To further validate the effectiveness of the improved control algorithm, this paper conducted a suspension test on the 18 m line high-speed double bogie test platform at the Key Laboratory of Hunan Province, as shown in Figure 21. The double maglev frame comprises two bogies, each with two suspension modules or four suspension points. The sensors, deployed in the test platform, include gap sensors, current sensors, and accelerometer sensors. The gap sensor is installed on the electromagnet, while the acceleration sensor and current sensor are installed inside the controller enclosure. Gap sensors are employed to measure the distance between the suspension point and track, while current sensors collect the current of the electromagnet coil at the suspension point. Accelerometer sensors, on the other hand, gather acceleration data of the suspension point. It is important to note that the system algorithm lacks a corresponding sensor for gap differential signals, and the gap signal tends to have a high level of noise, which makes it challenging to implement in practical engineering. Consequently, the acceleration integral signal is often used instead of the gap differential signal to enhance the control effectiveness.

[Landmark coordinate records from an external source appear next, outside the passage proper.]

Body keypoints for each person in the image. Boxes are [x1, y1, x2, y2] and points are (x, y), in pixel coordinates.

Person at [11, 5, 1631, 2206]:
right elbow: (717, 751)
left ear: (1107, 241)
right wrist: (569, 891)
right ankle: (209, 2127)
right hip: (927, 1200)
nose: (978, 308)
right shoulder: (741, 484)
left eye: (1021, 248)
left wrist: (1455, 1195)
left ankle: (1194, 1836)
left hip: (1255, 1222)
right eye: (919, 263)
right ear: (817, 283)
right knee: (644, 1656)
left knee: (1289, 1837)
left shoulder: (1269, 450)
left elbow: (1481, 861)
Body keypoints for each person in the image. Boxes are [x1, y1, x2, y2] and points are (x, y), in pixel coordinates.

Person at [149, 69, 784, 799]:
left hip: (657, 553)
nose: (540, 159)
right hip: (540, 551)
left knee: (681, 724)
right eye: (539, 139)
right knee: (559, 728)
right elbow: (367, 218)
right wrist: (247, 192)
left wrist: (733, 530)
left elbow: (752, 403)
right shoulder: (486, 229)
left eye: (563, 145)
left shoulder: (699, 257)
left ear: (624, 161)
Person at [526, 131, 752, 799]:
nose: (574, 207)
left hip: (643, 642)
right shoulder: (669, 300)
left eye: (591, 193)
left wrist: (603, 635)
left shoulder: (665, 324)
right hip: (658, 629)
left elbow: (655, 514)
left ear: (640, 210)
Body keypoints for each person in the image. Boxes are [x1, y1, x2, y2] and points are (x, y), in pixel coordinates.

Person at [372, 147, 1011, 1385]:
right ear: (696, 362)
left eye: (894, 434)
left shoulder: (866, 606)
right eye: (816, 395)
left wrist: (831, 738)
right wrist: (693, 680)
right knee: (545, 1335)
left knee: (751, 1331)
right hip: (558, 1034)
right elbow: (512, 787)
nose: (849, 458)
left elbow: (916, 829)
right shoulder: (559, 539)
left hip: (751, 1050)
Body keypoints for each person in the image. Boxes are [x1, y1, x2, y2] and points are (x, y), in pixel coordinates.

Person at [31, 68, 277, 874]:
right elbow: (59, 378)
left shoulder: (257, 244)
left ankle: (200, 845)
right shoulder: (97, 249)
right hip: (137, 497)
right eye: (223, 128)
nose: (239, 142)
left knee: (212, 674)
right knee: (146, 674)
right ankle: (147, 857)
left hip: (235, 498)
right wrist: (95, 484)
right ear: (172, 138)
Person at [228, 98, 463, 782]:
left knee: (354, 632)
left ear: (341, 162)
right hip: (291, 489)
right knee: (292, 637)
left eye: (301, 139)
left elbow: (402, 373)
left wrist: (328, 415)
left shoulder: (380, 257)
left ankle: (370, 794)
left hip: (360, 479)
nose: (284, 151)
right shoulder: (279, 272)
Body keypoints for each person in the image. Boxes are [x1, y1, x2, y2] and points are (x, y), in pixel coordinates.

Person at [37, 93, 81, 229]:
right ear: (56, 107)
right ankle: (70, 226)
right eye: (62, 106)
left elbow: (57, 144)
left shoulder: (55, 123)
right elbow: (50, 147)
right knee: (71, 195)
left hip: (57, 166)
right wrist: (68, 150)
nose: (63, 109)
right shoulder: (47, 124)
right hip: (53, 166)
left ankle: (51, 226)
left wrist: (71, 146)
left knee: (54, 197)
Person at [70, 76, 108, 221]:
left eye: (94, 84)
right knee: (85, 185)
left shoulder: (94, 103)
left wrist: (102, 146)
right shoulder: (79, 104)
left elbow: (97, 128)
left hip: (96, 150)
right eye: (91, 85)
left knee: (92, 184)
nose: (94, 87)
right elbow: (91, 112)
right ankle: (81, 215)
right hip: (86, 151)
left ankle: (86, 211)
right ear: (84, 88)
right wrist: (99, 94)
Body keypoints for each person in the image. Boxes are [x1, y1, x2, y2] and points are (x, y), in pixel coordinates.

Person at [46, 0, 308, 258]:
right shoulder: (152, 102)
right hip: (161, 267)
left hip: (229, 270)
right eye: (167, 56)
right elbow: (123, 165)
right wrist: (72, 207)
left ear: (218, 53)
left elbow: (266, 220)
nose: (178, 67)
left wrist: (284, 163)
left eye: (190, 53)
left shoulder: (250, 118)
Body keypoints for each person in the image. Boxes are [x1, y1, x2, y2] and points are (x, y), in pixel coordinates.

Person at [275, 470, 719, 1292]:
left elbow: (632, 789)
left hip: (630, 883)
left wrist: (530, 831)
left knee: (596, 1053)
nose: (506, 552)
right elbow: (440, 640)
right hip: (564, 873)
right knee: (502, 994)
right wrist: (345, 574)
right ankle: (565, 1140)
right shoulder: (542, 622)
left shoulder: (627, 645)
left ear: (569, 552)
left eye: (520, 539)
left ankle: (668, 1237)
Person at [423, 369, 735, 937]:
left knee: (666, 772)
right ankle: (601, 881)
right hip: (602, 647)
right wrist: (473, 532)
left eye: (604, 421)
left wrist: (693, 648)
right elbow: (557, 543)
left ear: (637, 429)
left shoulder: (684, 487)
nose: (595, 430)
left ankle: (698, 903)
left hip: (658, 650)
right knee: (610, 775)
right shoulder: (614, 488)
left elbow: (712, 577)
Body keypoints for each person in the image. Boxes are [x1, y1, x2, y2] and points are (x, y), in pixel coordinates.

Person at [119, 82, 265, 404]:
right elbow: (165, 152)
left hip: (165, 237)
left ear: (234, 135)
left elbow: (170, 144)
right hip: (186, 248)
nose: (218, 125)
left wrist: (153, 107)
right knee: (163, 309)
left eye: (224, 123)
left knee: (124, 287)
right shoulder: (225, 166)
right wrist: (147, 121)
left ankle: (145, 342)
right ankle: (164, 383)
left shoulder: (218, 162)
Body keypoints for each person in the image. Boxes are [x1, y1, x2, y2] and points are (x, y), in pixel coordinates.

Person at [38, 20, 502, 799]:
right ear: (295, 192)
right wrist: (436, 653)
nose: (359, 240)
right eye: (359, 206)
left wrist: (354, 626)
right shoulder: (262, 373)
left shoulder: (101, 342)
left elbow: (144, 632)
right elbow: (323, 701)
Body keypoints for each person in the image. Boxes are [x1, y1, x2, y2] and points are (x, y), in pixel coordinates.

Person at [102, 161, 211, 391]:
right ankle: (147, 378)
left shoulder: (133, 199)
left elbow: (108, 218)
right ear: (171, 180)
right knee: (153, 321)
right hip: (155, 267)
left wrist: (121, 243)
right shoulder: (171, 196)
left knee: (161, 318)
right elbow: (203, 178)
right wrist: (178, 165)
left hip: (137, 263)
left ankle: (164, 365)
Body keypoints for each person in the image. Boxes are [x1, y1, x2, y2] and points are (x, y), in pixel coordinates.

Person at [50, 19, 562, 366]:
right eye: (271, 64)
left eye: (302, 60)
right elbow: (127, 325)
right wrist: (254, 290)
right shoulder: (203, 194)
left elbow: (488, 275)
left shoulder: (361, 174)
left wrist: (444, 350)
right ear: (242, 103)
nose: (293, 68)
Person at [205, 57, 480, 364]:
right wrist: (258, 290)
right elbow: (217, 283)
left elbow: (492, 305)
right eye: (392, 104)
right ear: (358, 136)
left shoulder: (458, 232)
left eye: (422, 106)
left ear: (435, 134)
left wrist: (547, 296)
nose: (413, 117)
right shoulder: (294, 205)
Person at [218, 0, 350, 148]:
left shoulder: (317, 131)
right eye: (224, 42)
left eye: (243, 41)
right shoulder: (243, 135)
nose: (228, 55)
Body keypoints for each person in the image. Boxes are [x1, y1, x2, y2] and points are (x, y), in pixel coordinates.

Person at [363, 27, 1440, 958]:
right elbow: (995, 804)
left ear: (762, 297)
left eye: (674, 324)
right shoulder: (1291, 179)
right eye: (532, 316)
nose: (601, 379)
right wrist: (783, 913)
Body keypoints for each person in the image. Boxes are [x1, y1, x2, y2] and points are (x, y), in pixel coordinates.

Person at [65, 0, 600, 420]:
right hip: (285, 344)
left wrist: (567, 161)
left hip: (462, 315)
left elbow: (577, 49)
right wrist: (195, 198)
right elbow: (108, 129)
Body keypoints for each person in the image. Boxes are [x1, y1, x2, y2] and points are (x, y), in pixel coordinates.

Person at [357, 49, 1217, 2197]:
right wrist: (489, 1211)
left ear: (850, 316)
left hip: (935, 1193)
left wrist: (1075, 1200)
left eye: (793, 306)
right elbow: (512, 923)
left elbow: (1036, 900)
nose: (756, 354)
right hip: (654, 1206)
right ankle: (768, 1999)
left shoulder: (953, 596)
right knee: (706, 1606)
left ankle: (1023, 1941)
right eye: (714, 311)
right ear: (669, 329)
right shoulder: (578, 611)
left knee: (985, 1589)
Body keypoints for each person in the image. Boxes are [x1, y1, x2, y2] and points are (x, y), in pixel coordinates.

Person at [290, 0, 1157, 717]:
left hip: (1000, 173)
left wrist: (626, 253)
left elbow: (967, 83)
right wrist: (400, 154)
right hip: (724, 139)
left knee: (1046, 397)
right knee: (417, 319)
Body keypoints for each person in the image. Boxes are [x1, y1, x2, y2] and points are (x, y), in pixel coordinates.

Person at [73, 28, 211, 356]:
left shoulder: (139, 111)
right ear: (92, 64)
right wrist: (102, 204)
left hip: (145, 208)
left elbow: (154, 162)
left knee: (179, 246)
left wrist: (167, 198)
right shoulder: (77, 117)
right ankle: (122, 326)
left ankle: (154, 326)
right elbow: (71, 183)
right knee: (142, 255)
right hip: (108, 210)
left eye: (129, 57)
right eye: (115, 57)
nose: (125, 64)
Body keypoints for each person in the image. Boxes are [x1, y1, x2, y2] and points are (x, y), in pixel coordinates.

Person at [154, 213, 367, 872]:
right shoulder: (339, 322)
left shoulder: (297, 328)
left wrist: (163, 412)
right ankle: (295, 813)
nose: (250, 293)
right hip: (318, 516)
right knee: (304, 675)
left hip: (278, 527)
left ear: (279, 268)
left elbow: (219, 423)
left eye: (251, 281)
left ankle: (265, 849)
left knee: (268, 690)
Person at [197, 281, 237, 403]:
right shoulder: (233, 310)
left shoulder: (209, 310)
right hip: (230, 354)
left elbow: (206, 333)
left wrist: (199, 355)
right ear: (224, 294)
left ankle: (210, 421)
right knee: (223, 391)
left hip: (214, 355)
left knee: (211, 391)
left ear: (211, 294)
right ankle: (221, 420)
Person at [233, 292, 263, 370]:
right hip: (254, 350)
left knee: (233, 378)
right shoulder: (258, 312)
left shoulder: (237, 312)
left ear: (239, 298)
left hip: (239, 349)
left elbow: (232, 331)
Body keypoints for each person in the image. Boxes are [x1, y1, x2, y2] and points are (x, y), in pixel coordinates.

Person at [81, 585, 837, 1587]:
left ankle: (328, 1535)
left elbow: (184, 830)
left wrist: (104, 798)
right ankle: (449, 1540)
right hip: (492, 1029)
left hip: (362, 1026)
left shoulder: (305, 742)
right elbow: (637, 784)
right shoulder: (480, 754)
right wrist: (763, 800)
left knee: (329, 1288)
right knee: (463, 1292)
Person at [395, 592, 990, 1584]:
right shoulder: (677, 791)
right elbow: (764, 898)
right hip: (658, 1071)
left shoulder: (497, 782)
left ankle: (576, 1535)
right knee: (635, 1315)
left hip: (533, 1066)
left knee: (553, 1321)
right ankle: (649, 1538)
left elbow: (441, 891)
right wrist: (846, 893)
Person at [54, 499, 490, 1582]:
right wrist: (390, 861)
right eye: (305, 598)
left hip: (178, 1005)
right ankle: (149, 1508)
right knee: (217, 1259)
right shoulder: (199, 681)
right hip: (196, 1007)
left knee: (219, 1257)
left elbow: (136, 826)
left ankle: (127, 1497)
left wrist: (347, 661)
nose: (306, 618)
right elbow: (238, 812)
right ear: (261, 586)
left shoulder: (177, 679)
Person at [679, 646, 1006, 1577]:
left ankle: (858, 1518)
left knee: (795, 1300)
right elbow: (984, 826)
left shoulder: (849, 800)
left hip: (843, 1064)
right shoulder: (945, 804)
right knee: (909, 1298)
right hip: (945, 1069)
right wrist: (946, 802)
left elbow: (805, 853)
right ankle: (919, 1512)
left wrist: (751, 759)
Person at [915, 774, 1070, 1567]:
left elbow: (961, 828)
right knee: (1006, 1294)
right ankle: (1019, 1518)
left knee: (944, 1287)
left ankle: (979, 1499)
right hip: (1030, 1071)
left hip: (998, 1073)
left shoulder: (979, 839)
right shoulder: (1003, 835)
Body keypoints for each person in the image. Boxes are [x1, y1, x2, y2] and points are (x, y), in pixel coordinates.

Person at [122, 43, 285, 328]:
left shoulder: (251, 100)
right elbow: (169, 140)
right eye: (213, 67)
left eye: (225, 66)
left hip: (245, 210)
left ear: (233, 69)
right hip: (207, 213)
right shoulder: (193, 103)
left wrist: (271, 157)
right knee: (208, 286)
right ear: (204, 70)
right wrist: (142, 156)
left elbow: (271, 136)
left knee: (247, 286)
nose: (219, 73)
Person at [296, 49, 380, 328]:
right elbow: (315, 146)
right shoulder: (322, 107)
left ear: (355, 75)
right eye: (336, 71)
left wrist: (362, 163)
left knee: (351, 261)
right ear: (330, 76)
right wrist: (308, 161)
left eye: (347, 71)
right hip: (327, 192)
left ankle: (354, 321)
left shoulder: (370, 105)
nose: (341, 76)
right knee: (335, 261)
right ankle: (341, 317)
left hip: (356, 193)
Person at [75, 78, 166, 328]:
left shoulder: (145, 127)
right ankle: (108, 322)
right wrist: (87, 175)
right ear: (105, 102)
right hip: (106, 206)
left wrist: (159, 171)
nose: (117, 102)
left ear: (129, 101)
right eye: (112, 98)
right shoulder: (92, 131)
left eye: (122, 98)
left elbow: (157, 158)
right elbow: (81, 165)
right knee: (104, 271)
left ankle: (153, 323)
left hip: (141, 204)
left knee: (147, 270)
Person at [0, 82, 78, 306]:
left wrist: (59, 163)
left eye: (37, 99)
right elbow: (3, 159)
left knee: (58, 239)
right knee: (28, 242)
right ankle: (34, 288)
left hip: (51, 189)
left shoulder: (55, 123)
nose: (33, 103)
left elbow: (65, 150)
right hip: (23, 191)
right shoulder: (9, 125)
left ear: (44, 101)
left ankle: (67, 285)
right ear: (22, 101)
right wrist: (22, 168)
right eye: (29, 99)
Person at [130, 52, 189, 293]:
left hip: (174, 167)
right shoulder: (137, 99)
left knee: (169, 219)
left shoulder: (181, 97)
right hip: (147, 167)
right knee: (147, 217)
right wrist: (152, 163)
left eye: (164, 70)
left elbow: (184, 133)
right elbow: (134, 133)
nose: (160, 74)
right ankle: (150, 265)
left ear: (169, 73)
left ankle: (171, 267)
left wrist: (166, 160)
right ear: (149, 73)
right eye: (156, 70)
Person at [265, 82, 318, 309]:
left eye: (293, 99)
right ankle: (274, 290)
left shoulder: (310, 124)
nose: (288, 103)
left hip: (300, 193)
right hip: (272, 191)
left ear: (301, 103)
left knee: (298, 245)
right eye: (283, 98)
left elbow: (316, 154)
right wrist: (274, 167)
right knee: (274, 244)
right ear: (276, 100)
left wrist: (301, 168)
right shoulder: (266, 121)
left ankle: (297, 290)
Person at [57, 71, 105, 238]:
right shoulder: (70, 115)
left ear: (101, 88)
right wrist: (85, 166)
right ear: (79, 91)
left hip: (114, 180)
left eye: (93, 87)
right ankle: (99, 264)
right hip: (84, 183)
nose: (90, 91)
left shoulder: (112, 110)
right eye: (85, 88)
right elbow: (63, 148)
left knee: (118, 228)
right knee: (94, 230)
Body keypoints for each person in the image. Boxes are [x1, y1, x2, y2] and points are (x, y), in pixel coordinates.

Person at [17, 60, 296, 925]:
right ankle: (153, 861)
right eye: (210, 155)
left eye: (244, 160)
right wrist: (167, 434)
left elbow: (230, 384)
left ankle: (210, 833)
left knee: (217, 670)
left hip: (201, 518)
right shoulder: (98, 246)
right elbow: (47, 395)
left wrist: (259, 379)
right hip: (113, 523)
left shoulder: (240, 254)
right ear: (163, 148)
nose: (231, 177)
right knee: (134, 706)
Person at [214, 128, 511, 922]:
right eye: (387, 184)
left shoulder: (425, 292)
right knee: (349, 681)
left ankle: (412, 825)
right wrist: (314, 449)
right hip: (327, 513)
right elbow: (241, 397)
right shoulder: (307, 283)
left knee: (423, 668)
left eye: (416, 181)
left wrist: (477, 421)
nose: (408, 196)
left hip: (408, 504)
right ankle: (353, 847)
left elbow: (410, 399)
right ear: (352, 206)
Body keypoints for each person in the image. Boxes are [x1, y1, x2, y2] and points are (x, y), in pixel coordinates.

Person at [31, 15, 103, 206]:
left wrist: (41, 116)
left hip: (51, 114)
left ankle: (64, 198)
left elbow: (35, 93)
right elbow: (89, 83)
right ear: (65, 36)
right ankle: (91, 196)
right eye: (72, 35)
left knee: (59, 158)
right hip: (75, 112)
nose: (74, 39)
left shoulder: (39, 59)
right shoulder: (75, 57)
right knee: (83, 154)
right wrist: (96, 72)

Implementing both control methods in the test platform, the dynamic response curve of the system is obtained in Figure 22 and Figure 23. The results showed that without the improved algorithm control, there was a significant fluctuation in the electromagnets during the levitation process, and noticeable vibration near the rated air gap. However, with the improved algorithm control, the train levitation process was relatively stable, and the vibration near the rated air gap was reduced. The experimental data fully demonstrated the effectiveness of the improved algorithm framework proposed in this paper, which can effectively suppress structural coupling vibrations. Due to the absence of angle sensors, we did not directly collect angle data during the experiment. Instead, we conducted a frequency domain analysis on the suspension gap data. As shown in Figure 24, the dual magnetic suspension system, being quite complex, exhibits multiple frequency peaks, which aligns with our expectations. However, within the frequency range of interest, the system’s vibration amplitude under Method 2 is consistently smaller than under Method 1.

6. Conclusions

This research provides a comprehensive analysis of the coupled vibration problem caused by the mechanical structure of electromagnetic modules. By establishing the state-space equations for the coupled system, the inherent instability of the system and the coupling relationship between the state variables are revealed. Additionally, a differential control algorithm based on nonsingular transformation is proposed. The effectiveness of the proposed algorithm under complex conditions is verified through simulations, and experimental validation is conducted as well. The conclusions are listed as follows:

(1)

Through a simulation and theoretical analysis, there are two types of vibrations during the operation of maglev trains: parameter mismatch vibration and structural coupling vibration.

(2)

For parameter mismatch vibration, appropriately increasing $k_{dz}$ is beneficial for improving the dynamic performance of the system. For structural coupling vibration, the method proposed in this article has shown good results.

(3)

The inconsistency of the initial conditions of the two suspension points has a significant impact on the dynamic performance of the suspension module.

This research has significant practical implications for improving the smoothness of train operations. The proposed control framework is both effective and concise, making it easy to implement in engineering. In future work, we will focus on the study of vibration caused by track irregularities during operation.